→ What the task asks
A word-for-word copy of the data, with no images, is the required answer.

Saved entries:
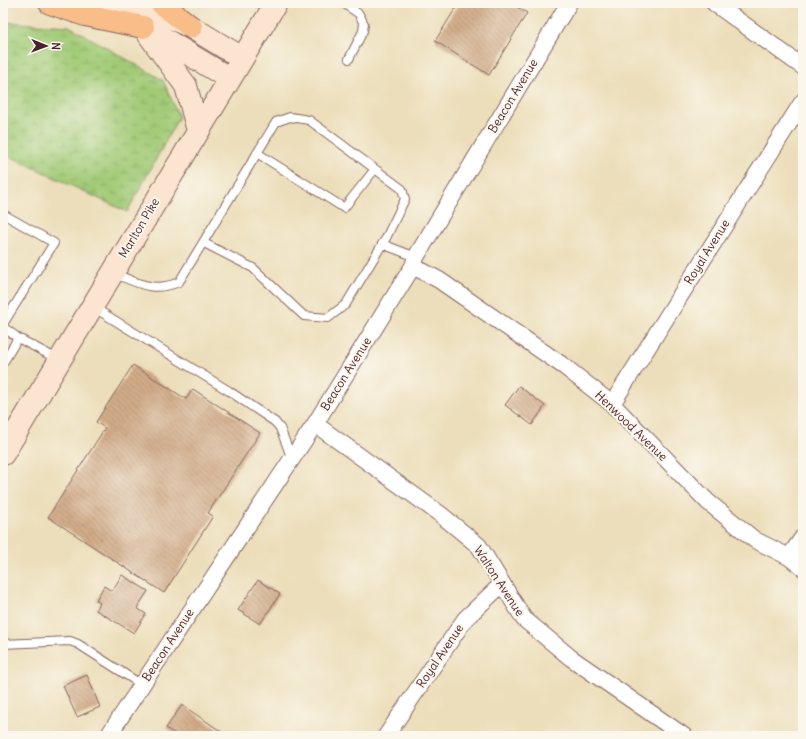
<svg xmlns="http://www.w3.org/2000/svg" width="806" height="739" font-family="Delius,sans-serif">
<defs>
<pattern id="wetland-marsh" width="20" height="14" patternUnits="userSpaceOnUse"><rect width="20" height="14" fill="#a2cb77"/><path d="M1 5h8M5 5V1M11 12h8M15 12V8" fill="none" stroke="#8dae67"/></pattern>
<pattern id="building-back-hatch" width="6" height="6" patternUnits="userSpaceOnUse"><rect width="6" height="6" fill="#d1ac89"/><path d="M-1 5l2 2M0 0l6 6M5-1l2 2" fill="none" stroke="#ac8b70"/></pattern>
</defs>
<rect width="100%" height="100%" fill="#fbf7ec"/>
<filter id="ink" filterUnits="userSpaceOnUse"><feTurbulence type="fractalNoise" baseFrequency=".025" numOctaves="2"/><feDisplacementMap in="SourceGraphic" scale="8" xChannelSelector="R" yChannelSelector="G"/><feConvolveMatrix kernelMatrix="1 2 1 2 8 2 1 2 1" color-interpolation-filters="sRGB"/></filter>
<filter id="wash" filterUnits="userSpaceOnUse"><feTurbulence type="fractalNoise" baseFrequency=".012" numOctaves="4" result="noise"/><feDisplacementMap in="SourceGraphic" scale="16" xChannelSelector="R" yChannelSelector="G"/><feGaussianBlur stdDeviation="0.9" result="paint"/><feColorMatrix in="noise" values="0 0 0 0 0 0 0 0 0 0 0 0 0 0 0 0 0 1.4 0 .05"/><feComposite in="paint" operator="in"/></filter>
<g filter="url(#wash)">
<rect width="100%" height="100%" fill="#ecdeba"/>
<!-- wetland -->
<path fill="url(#wetland-marsh)" stroke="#767551" d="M3,22l66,4 94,54 16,37 -52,95 -124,-59z"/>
<g id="blocks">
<!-- building -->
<path fill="url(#building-back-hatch)" d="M459,3h52l16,10 -38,62 -54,-34z
M133,365l53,34 7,-10 67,44 -52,80 5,3 -49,77 -116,-76 57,-89 -9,-6z
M519,386l26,20 -13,19 -27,-20z
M122,575l26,16 -11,17 9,6 -12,19 -38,-23 4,-7 -4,-3 8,-14 8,5z
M258,580l22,14 -20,30 -22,-14z
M87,675l13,32 -23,10 -14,-31z
M182,705l46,31h-50l-12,-8z"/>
</g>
</g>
<g filter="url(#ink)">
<use href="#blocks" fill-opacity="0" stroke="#83625d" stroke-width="1"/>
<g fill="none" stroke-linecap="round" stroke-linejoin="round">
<!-- lane casing -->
<g stroke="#83625d" stroke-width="10">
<path id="lane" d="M343,3l16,11 5,10 -1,7 -14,28
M257,153l87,55 31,-39
M3,214l51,29 -51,81
M382,244l34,13
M113,273c25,10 40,20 66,9l97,-160 14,-5 19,3 93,69 3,10 -19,39 -40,66 -18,14 -24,-2 -51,-48 -49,-25
M93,307l136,84 46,31 5,6 12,31
M3,327l15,11 41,22
M3,363l15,-25
M3,644l67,-3 8,3 64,41"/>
</g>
<!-- street casing -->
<g stroke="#83625d" stroke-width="18">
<path id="street" d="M714,3l89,64
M413,266l26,14 126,87 47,37 96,98 47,38 34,17 14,11
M612,404l191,-303
M315,424l125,90 39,32 45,73 47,39 113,78
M789,557l14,-20
M108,736l207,-312 98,-158 3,-9 153,-254
M386,736l79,-117 37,-35"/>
</g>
<!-- secondary casing -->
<g stroke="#83625d" stroke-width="24">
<path id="secondary" d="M105,3l125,76
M139,3l52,24 51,31
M149,35l37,51 12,45
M3,454l273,-451"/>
</g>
<!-- highway casing -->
<g stroke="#83625d" stroke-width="24">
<path id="highway" d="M50,3l35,12 58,12
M161,3l30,24"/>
</g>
<!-- lane -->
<use href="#lane" stroke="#fff" stroke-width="8"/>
<!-- street -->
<use href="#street" stroke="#fff" stroke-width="16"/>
<!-- secondary -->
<use href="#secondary" stroke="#fce5d0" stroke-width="22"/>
<!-- highway -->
<use href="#highway" stroke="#f8bd89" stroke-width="22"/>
</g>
</g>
<g text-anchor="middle" stroke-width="4" stroke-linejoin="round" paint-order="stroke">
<!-- street labels -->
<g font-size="12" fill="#4a1f2b" stroke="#fbf7ec">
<text transform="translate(513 96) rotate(-59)" y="4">Beacon Avenue</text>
<text transform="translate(139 228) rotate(-59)" y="4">Marlton Pike</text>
<text transform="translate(707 252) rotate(-58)" y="4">Royal Avenue</text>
<text transform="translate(346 374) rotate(-58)" y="4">Beacon Avenue</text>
<text transform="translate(631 426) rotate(44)" y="4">Henwood Avenue</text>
<text transform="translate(499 581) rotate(57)" y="4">Walton Avenue</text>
<text transform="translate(168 645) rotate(-57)" y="4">Beacon Avenue</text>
<text transform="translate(440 656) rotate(-56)" y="4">Royal Avenue</text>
</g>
</g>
<!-- margin -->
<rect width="806" height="739" fill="none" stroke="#fbf7ec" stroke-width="16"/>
<!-- north arrow -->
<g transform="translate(46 46) rotate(91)" stroke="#fbf7ec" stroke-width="3" paint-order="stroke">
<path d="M0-3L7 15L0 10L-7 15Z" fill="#4a1f2b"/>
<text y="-6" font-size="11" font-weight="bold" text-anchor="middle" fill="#4a1f2b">N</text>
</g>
</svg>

→ Task output
<svg xmlns="http://www.w3.org/2000/svg" width="806" height="739" font-family="Delius,sans-serif">
<defs>
<pattern id="wetland-marsh" width="20" height="14" patternUnits="userSpaceOnUse"><rect width="20" height="14" fill="#a2cb77"/><path d="M1 5h8M5 5V1M11 12h8M15 12V8" fill="none" stroke="#8dae67"/></pattern>
<pattern id="building-back-hatch" width="6" height="6" patternUnits="userSpaceOnUse"><rect width="6" height="6" fill="#d1ac89"/><path d="M-1 5l2 2M0 0l6 6M5-1l2 2" fill="none" stroke="#ac8b70"/></pattern>
</defs>
<rect width="100%" height="100%" fill="#fbf7ec"/>
<filter id="ink" filterUnits="userSpaceOnUse"><feTurbulence type="fractalNoise" baseFrequency=".025" numOctaves="2"/><feDisplacementMap in="SourceGraphic" scale="8" xChannelSelector="R" yChannelSelector="G"/><feConvolveMatrix kernelMatrix="1 2 1 2 8 2 1 2 1" color-interpolation-filters="sRGB"/></filter>
<filter id="wash" filterUnits="userSpaceOnUse"><feTurbulence type="fractalNoise" baseFrequency=".012" numOctaves="4" result="noise"/><feDisplacementMap in="SourceGraphic" scale="16" xChannelSelector="R" yChannelSelector="G"/><feGaussianBlur stdDeviation="0.9" result="paint"/><feColorMatrix in="noise" values="0 0 0 0 0 0 0 0 0 0 0 0 0 0 0 0 0 1.4 0 .05"/><feComposite in="paint" operator="in"/></filter>
<g filter="url(#wash)">
<rect width="100%" height="100%" fill="#ecdeba"/>
<!-- wetland -->
<path fill="url(#wetland-marsh)" stroke="#767551" d="M3,22l66,4 94,54 16,37 -52,95 -124,-59z"/>
<g id="blocks">
<!-- building -->
<path fill="url(#building-back-hatch)" d="M459,3h52l16,10 -38,62 -54,-34z
M133,365l53,34 7,-10 67,44 -52,80 5,3 -49,77 -116,-76 57,-89 -9,-6z
M519,386l26,20 -13,19 -27,-20z
M122,575l26,16 -11,17 9,6 -12,19 -38,-23 4,-7 -4,-3 8,-14 8,5z
M258,580l22,14 -20,30 -22,-14z
M87,675l13,32 -23,10 -14,-31z
M182,705l46,31h-50l-12,-8z"/>
</g>
</g>
<g filter="url(#ink)">
<use href="#blocks" fill-opacity="0" stroke="#83625d" stroke-width="1"/>
<g fill="none" stroke-linecap="round" stroke-linejoin="round">
<!-- lane casing -->
<g stroke="#83625d" stroke-width="10">
<path id="lane" d="M343,3l16,11 5,10 -1,7 -14,28
M257,153l87,55 31,-39
M3,214l51,29 -51,81
M382,244l34,13
M113,273c25,10 40,20 66,9l97,-160 14,-5 19,3 93,69 3,10 -19,39 -40,66 -18,14 -24,-2 -51,-48 -49,-25
M93,307l136,84 46,31 5,6 12,31
M3,327l15,11 41,22
M3,363l15,-25
M3,644l67,-3 8,3 64,41"/>
</g>
<!-- street casing -->
<g stroke="#83625d" stroke-width="18">
<path id="street" d="M714,3l89,64
M413,266l26,14 126,87 47,37 96,98 47,38 34,17 14,11
M612,404l191,-303
M315,424l125,90 39,32 45,73 47,39 113,78
M789,557l14,-20
M108,736l207,-312 98,-158 3,-9 153,-254
M386,736l79,-117 37,-35"/>
</g>
<!-- secondary casing -->
<g stroke="#83625d" stroke-width="24">
<path id="secondary" d="M105,3l125,76
M139,3l52,24 51,31
M149,35l37,51 12,45
M3,454l273,-451"/>
</g>
<!-- highway casing -->
<g stroke="#83625d" stroke-width="24">
<path id="highway" d="M50,3l35,12 58,12
M161,3l30,24"/>
</g>
<!-- lane -->
<use href="#lane" stroke="#fff" stroke-width="8"/>
<!-- street -->
<use href="#street" stroke="#fff" stroke-width="16"/>
<!-- secondary -->
<use href="#secondary" stroke="#fce5d0" stroke-width="22"/>
<!-- highway -->
<use href="#highway" stroke="#f8bd89" stroke-width="22"/>
</g>
</g>
<g text-anchor="middle" stroke-width="4" stroke-linejoin="round" paint-order="stroke">
<!-- street labels -->
<g font-size="12" fill="#4a1f2b" stroke="#fbf7ec">
<text transform="translate(513 96) rotate(-59)" y="4">Beacon Avenue</text>
<text transform="translate(139 228) rotate(-59)" y="4">Marlton Pike</text>
<text transform="translate(707 252) rotate(-58)" y="4">Royal Avenue</text>
<text transform="translate(346 374) rotate(-58)" y="4">Beacon Avenue</text>
<text transform="translate(631 426) rotate(44)" y="4">Henwood Avenue</text>
<text transform="translate(499 581) rotate(57)" y="4">Walton Avenue</text>
<text transform="translate(168 645) rotate(-57)" y="4">Beacon Avenue</text>
<text transform="translate(440 656) rotate(-56)" y="4">Royal Avenue</text>
</g>
</g>
<!-- margin -->
<rect width="806" height="739" fill="none" stroke="#fbf7ec" stroke-width="16"/>
<!-- north arrow -->
<g transform="translate(46 46) rotate(91)" stroke="#fbf7ec" stroke-width="3" paint-order="stroke">
<path d="M0-3L7 15L0 10L-7 15Z" fill="#4a1f2b"/>
<text y="-6" font-size="11" font-weight="bold" text-anchor="middle" fill="#4a1f2b">N</text>
</g>
</svg>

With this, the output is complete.